Relational databases are great at what they're good at. In fact, there was a popularity contest between relational databases, graph databases, and a couple other contenders in the eighties. Relational won the contest hands down.
But there are limiting factors to relational databases. One of the limiting factors with relational databases is that they are rigid and difficult to chunk for distributed computing systems. Another is that relational databases are sometimes ill equipped to represent the actual associations between pieces of information.
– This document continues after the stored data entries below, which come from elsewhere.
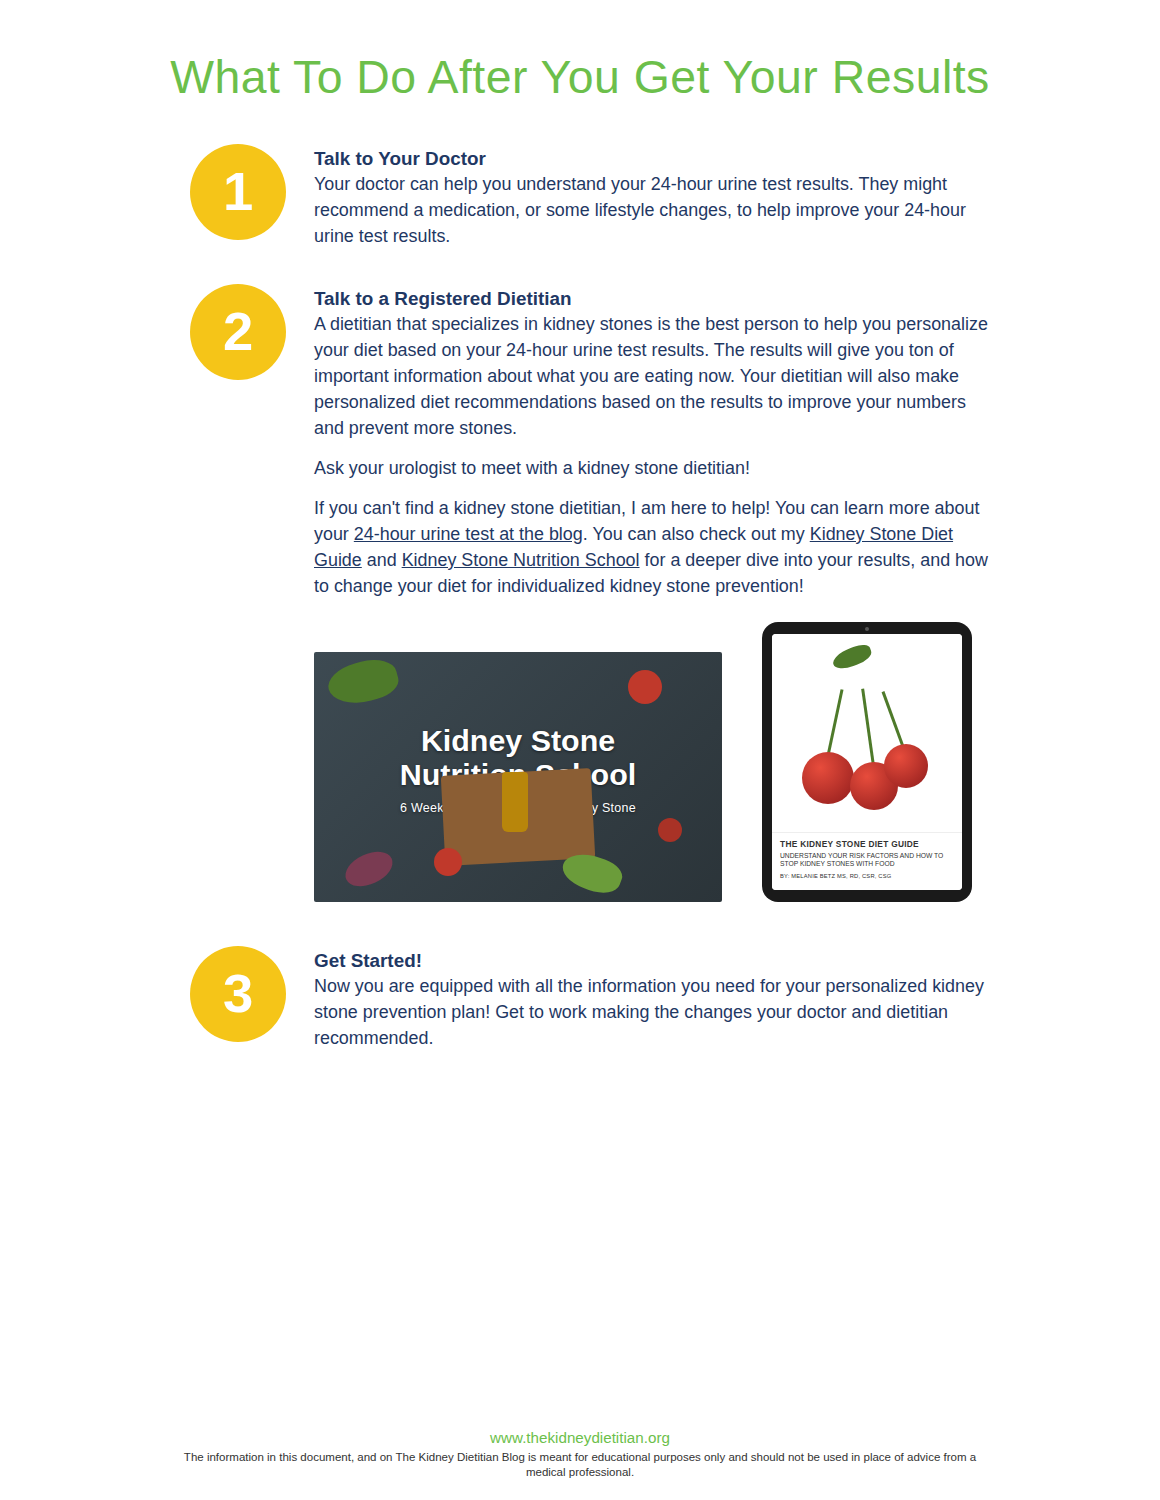What To Do After You Get Your Results
1
Talk to Your Doctor
Your doctor can help you understand your 24-hour urine test results. They might recommend a medication, or some lifestyle changes, to help improve your 24-hour urine test results.
2
Talk to a Registered Dietitian
A dietitian that specializes in kidney stones is the best person to help you personalize your diet based on your 24-hour urine test results. The results will give you ton of important information about what you are eating now. Your dietitian will also make personalized diet recommendations based on the results to improve your numbers and prevent more stones.
Ask your urologist to meet with a kidney stone dietitian!
If you can't find a kidney stone dietitian, I am here to help! You can learn more about your 24-hour urine test at the blog. You can also check out my Kidney Stone Diet Guide and Kidney Stone Nutrition School for a deeper dive into your results, and how to change your diet for individualized kidney stone prevention!
Kidney Stone
Nutrition School
6 Week Online Course For Kidney Stone
Prevention
THE KIDNEY STONE DIET GUIDE
UNDERSTAND YOUR RISK FACTORS AND HOW TO STOP KIDNEY STONES WITH FOOD
BY: MELANIE BETZ MS, RD, CSR, CSG
3
Get Started!
Now you are equipped with all the information you need for your personalized kidney stone prevention plan! Get to work making the changes your doctor and dietitian recommended.
www.thekidneydietitian.org
The information in this document, and on The Kidney Dietitian Blog is meant for educational purposes only and should not be used in place of advice from a medical professional.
The resurgence of the graph database is an effort to overcome these limitations. The relational database is based on a somewhat hierarchical system of tables, columns, and rows. Graph databases are based on graph theory. Graph databases employ nodes, properties, and edges.
Nodes are very similar in nature to the objects that object-oriented programmers will be familiar with. Nodes represent entities such as people, businesses, accounts, or any other item you might want to keep track of.
Properties are pertinent information that relate to nodes. For instance, if "SearchSOA" were one of our nodes, we might have it tied to properties such as "website", "SOA related", or "word that starts with the letter 'S'", depending on which aspects of "SearchSOA" are pertinent to our particular database.
Edges are the lines that connect nodes to nodes or nodes to properties and they represent the relationship between the two. Most of the important information is really stored in the edges. Meaningful patterns emerge when you examine the connections and interconnections of nodes properties and edges.
Graph databases are constantly in flux. New nodes, properties and edges are constantly added and removed as situations change – which is why one of the most prominent uses of graph databases is in social networking. This flexibility also helps out a lot when it comes to distributed computing. The malleable nature of the graph database meshes well with the cloud.